Sen. John Cornyn (R-Texas) admitted Monday that Senate Majority Leader Harry Reid (D-Nev.) is unlikely to resign due to racially insensitive comments he made about President Barack Obama in 2008.
Cornyn, who is chairman of the National Republican Senatorial Committee (NRSC), joined other Republicans in calling for Reid's ouster but conceded that the possibility of it happening is farfecthed.
"Frankly, I don't expect Senator Reid to resign," he said on MSNBC.
Reid has come under fire from the right after it was reported that made racially insensitive remarks about Obama during the campaign.
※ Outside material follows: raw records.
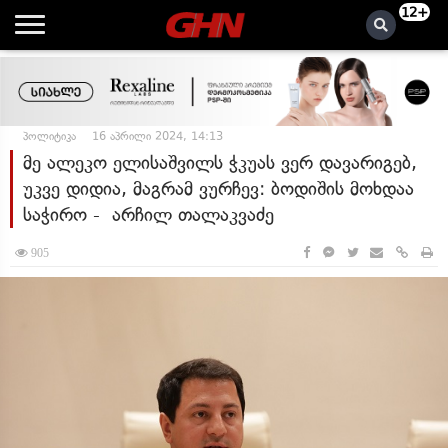
12+
პოლიტიკა
16 აპრილი 2024, 14:13
მე ალეკო ელისაშვილს ჭკუას ვერ დავარიგებ,
უკვე დიდია, მაგრამ ვურჩევ: ბოდიშის მოხდაა
საჭირო - არჩილ თალაკვაძე
905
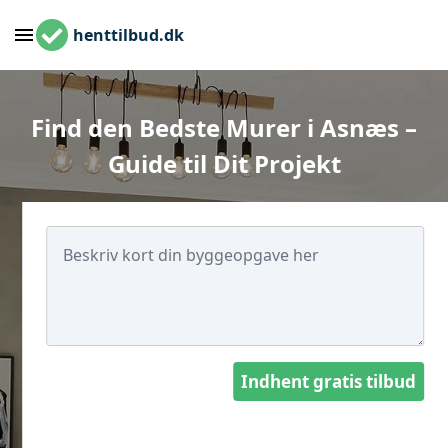
henttilbud.dk
Find den Bedste Murer i Asnæs –
Guide til Dit Projekt
Indhent gratis tilbud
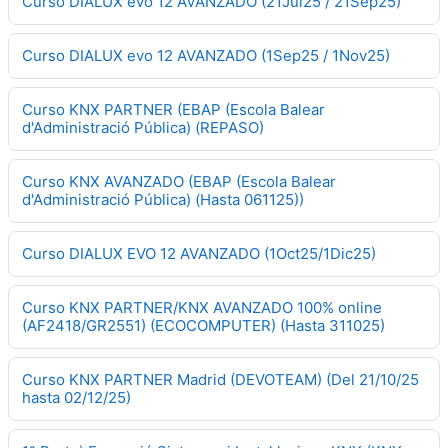
Curso DIALUX evo 12 AVANZADO (21Jul25 / 21Sep25)
Curso DIALUX evo 12 AVANZADO (1Sep25 / 1Nov25)
Curso KNX PARTNER (EBAP (Escola Balear
d'Administració Pública) (REPASO)
Curso KNX AVANZADO (EBAP (Escola Balear
d'Administració Pública) (Hasta 061125))
Curso DIALUX EVO 12 AVANZADO (1Oct25/1Dic25)
Curso KNX PARTNER/KNX AVANZADO 100% online
(AF2418/GR2551) (ECOCOMPUTER) (Hasta 311025)
Curso KNX PARTNER Madrid (DEVOTEAM) (Del 21/10/25
hasta 02/12/25)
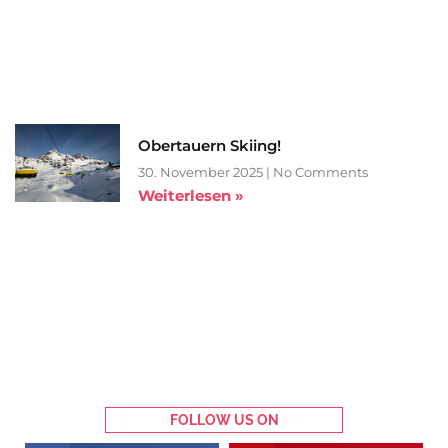
Obertauern Skiing!
30. November 2025
No Comments
Weiterlesen »
FOLLOW US ON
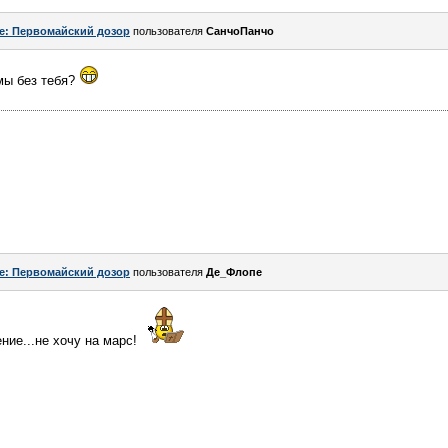
e: Первомайский дозор
пользователя
СанчоПанчо
 мы без тебя?
e: Первомайский дозор
пользователя
Де_Флопе
ние...не хочу на марс!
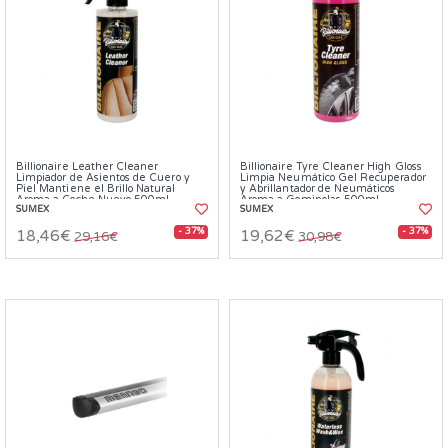
Billionaire Leather Cleaner
Billionaire Tyre Cleaner High Gloss
Limpiador de Asientos de Cuero y
Limpia Neumático Gel Recuperador
Piel Mantiene el Brillo Natural
y Abrillantador de Neumáticos
Aroma a Coche Nuevo 500ml
Aroma a Gominolas 500ml
SUMEX
SUMEX
- 37%
- 37%
18,46€
19,62€
29,16€
30,98€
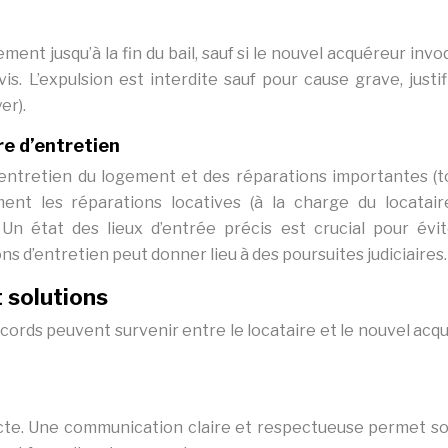
ement jusqu’à la fin du bail, sauf si le nouvel acquéreur inv
is. L’expulsion est interdite sauf pour cause grave, justi
er).
re d’entretien
entretien du logement et des réparations importantes (to
rement les réparations locatives (à la charge du locatair
 Un état des lieux d’entrée précis est crucial pour évit
 d’entretien peut donner lieu à des poursuites judiciaires.
t solutions
cords peuvent survenir entre le locataire et le nouvel acq
ecte. Une communication claire et respectueuse permet s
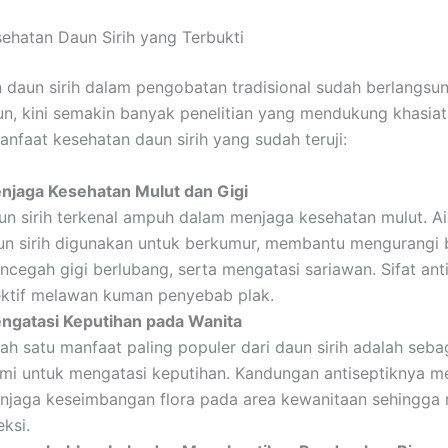
ehatan Daun Sirih yang Terbukti
daun sirih dalam pengobatan tradisional sudah berlangsun
n, kini semakin banyak penelitian yang mendukung khasiat
nfaat kesehatan daun sirih yang sudah teruji:
njaga Kesehatan Mulut dan Gigi
un sirih terkenal ampuh dalam menjaga kesehatan mulut. Ai
un sirih digunakan untuk berkumur, membantu mengurangi 
ncegah gigi berlubang, serta mengatasi sariawan. Sifat ant
ektif melawan kuman penyebab plak.
ngatasi Keputihan pada Wanita
lah satu manfaat paling populer dari daun sirih adalah seb
ami untuk mengatasi keputihan. Kandungan antiseptiknya 
njaga keseimbangan flora pada area kewanitaan sehingga
eksi.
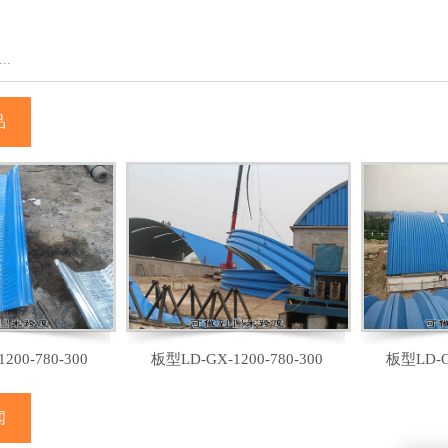
..
品
200-780-300
板型LD-GX-1200-780-300
板型LD-GX
闻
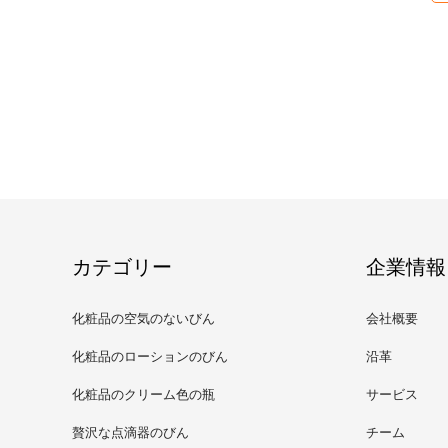
カテゴリー
企業情報
化粧品の空気のないびん
会社概要
化粧品のローションのびん
沿革
化粧品のクリーム色の瓶
サービス
贅沢な点滴器のびん
チーム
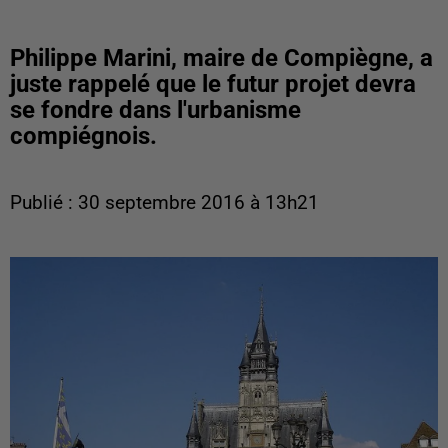
Philippe Marini, maire de Compiègne, a
juste rappelé que le futur projet devra
se fondre dans l'urbanisme
compiégnois.
Publié : 30 septembre 2016 à 13h21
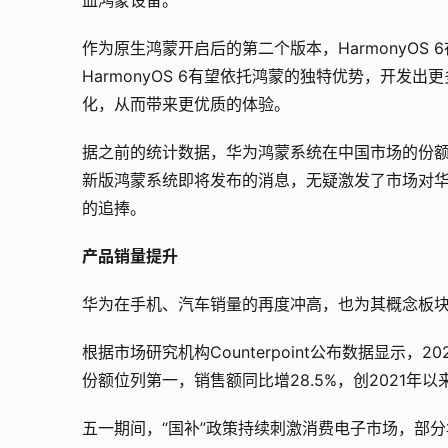
血鸿蒙设备。
作为原生鸿蒙开启后的第二个版本，HarmonyO
HarmonyOS 6有望依托鸿蒙的独特优势，开
化，从而带来更优质的体验。
据之前的统计数据，华为鸿蒙系统在中国市场的份额
新版鸿蒙系统即将发布的消息，无疑激发了市场对
的追捧。
产品销量提升
华为在手机、汽车销量的再度冲高，也为其概念板
根据市场研究机构Counterpoint公布数据显示，
份额位列第一，销售额同比增28.5%，创2021年
五一期间，“国补”政策持续刺激消费电子市场，部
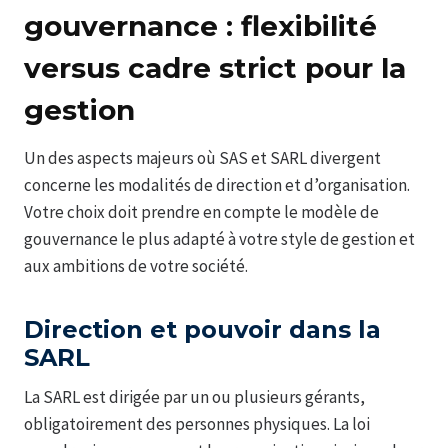
gouvernance : flexibilité
versus cadre strict pour la
gestion
Un des aspects majeurs où SAS et SARL divergent
concerne les modalités de direction et d’organisation.
Votre choix doit prendre en compte le modèle de
gouvernance le plus adapté à votre style de gestion et
aux ambitions de votre société.
Direction et pouvoir dans la
SARL
La SARL est dirigée par un ou plusieurs gérants,
obligatoirement des personnes physiques. La loi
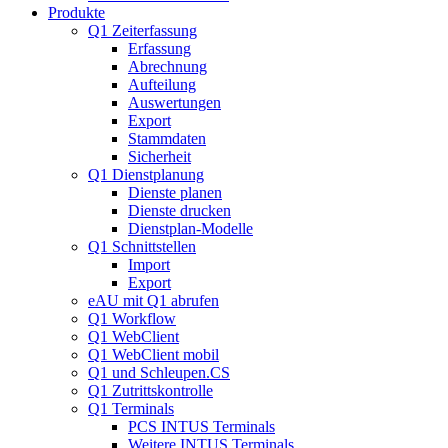
Produkte
Q1 Zeiterfassung
Erfassung
Abrechnung
Aufteilung
Auswertungen
Export
Stammdaten
Sicherheit
Q1 Dienstplanung
Dienste planen
Dienste drucken
Dienstplan-Modelle
Q1 Schnittstellen
Import
Export
eAU mit Q1 abrufen
Q1 Workflow
Q1 WebClient
Q1 WebClient mobil
Q1 und Schleupen.CS
Q1 Zutrittskontrolle
Q1 Terminals
PCS INTUS Terminals
Weitere INTUS Terminals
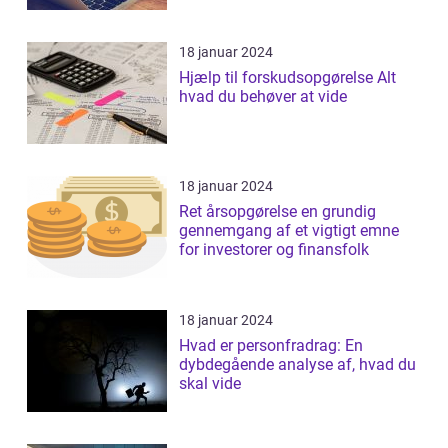
18 januar 2024
Hjælp til forskudsopgørelse Alt
hvad du behøver at vide
18 januar 2024
Ret årsopgørelse en grundig
gennemgang af et vigtigt emne
for investorer og finansfolk
18 januar 2024
Hvad er personfradrag: En
dybdegående analyse af, hvad du
skal vide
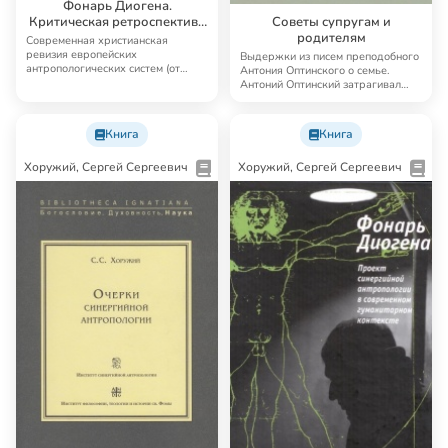
Фонарь Диогена.
Критическая ретроспектива
Советы супругам и
европейской антропологии
родителям
Современная христианская
ревизия европейских
Выдержки из писем преподобного
антропологических систем (от
Антония Оптинского о семье.
Аристотеля до Фуко)
Антоний Оптинский затрагивал
самые разные…
Книга
Книга
Хоружий, Сергей Сергеевич
Хоружий, Сергей Сергеевич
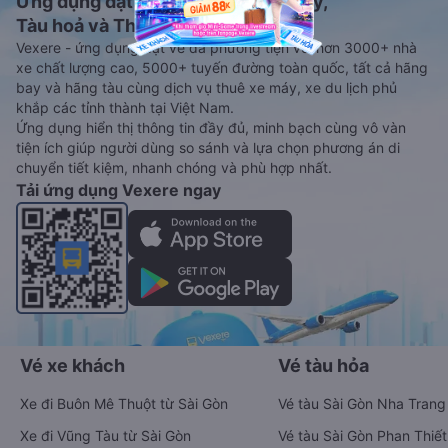
Ứng dụng đặt vé Xe khách, Máy bay,
Tàu hoả và Thuê xe
Vexere - ứng dụng đặt vé đa phương tiện với hơn 3000+ nhà
xe chất lượng cao, 5000+ tuyến đường toàn quốc, tất cả hãng
bay và hãng tàu cùng dịch vụ thuê xe máy, xe du lịch phủ
khắp các tỉnh thành tại Việt Nam.
Ứng dụng hiển thị thông tin đầy đủ, minh bạch cùng vô vàn
tiện ích giúp người dùng so sánh và lựa chọn phương án di
chuyển tiết kiệm, nhanh chóng và phù hợp nhất.
Tải ứng dụng Vexere ngay
Vé xe khách
Vé tàu hỏa
Xe đi Buôn Mê Thuột từ Sài Gòn
Vé tàu Sài Gòn Nha Trang
Xe đi Vũng Tàu từ Sài Gòn
Vé tàu Sài Gòn Phan Thiết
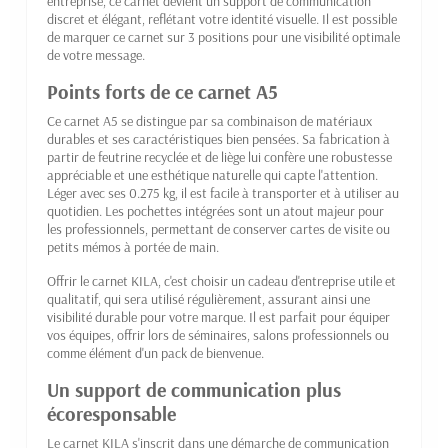
entreprise, ce carnet devient un support de communication
discret et élégant, reflétant votre identité visuelle. Il est possible
de marquer ce carnet sur 3 positions pour une visibilité optimale
de votre message.
Points forts de ce carnet A5
Ce carnet A5 se distingue par sa combinaison de matériaux
durables et ses caractéristiques bien pensées. Sa fabrication à
partir de feutrine recyclée et de liège lui confère une robustesse
appréciable et une esthétique naturelle qui capte l'attention.
Léger avec ses 0.275 kg, il est facile à transporter et à utiliser au
quotidien. Les pochettes intégrées sont un atout majeur pour
les professionnels, permettant de conserver cartes de visite ou
petits mémos à portée de main.
Offrir le carnet KILA, c'est choisir un cadeau d'entreprise utile et
qualitatif, qui sera utilisé régulièrement, assurant ainsi une
visibilité durable pour votre marque. Il est parfait pour équiper
vos équipes, offrir lors de séminaires, salons professionnels ou
comme élément d'un pack de bienvenue.
Un support de communication plus
écoresponsable
Le carnet KILA s'inscrit dans une démarche de communication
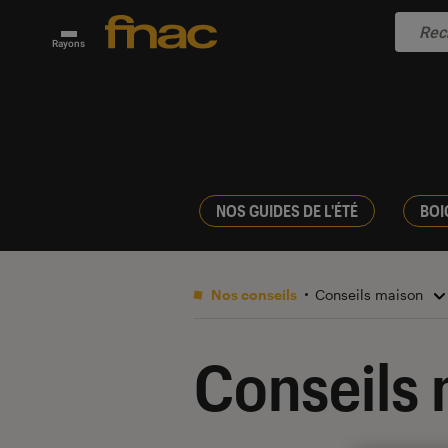
Rayons
NOS GUIDES DE L'ÉTÉ
BOI
Nos conseils
Conseils maison
Conseils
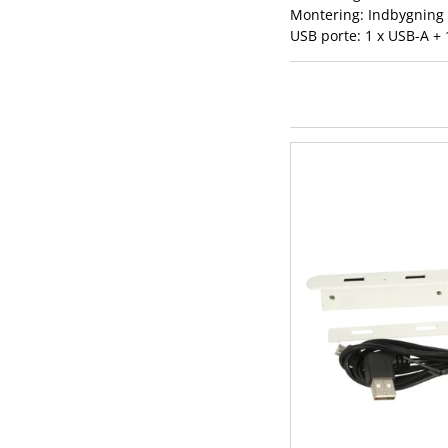
Montering: Indbygning
USB porte: 1 x USB-A + 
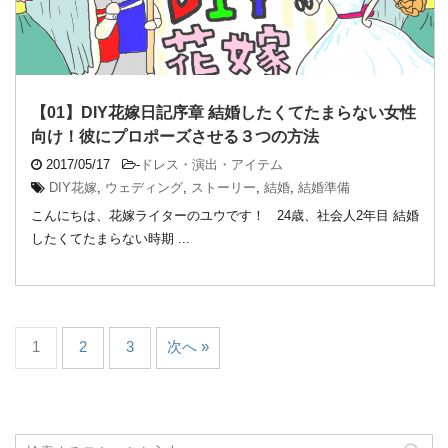
【01】DIY花嫁日記序章 結婚したくてたまらない女性
向け！彼にプロポーズさせる３つの方法
2017/05/17
-
ドレス・演出・アイテム
DIY花嫁
,
ウェディング
,
ストーリー
,
結婚
,
結婚準備
こんにちは、花嫁ライターのユウです！ 24歳、社会人2年目 結婚
したくてたまらない時期 ...
1
2
3
次へ »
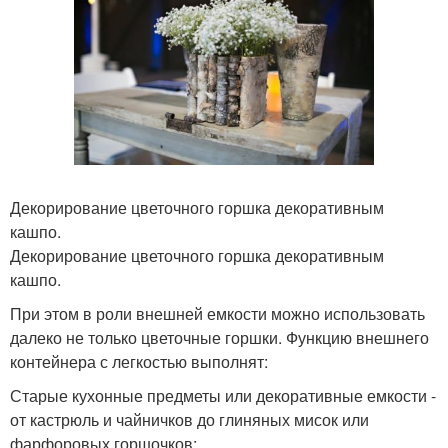
Декорирование цветочного горшка декоративным
кашпо.
Декорирование цветочного горшка декоративным
кашпо.
При этом в роли внешней емкости можно использовать
далеко не только цветочные горшки. Функцию внешнего
контейнера с легкостью выполнят:
Старые кухонные предметы или декоративные емкости -
от кастрюль и чайничков до глиняных мисок или
фарфоровых горшочков;.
Mark Halperin and John Heliemann write in their new book, "Game Change," that Reid said he thought Obama could win because, while black, he was "light-skinned" and lacked a "Negro dialect, unless he wanted to have one."
Republicans have pointed to former Senate Majority Leader Trent Lott's (R-Miss.) decision to leave his leadership post in 2002 after he said he praised the late Sen. Strom Thurmond's (R-S.C.) 1948 segregationist presidential campaign.
"What this is about is his hypocrisy and hypocrisy of folks on the other side when Trent Lott said something that was far more innocuous than the racially tinged comments that Senator Reid made," Cornyn said.
Reid apologized to the president this weekend. Obama accepted the apology. A spokesman for Reid has said that the senator will not resign.
The Nevada senator's remarks became public after he experienced a bad week of campaign news. A Las Vegas Review-Journal poll released last week showed Reid with a 52 percent disapproval rating.
Cornyn attacked Reid's record as majority leader as well as his racial comment in rebuking his reelection bid.
"I think fundamentally what this does is raises questions about Senator Reid's judgment," he said.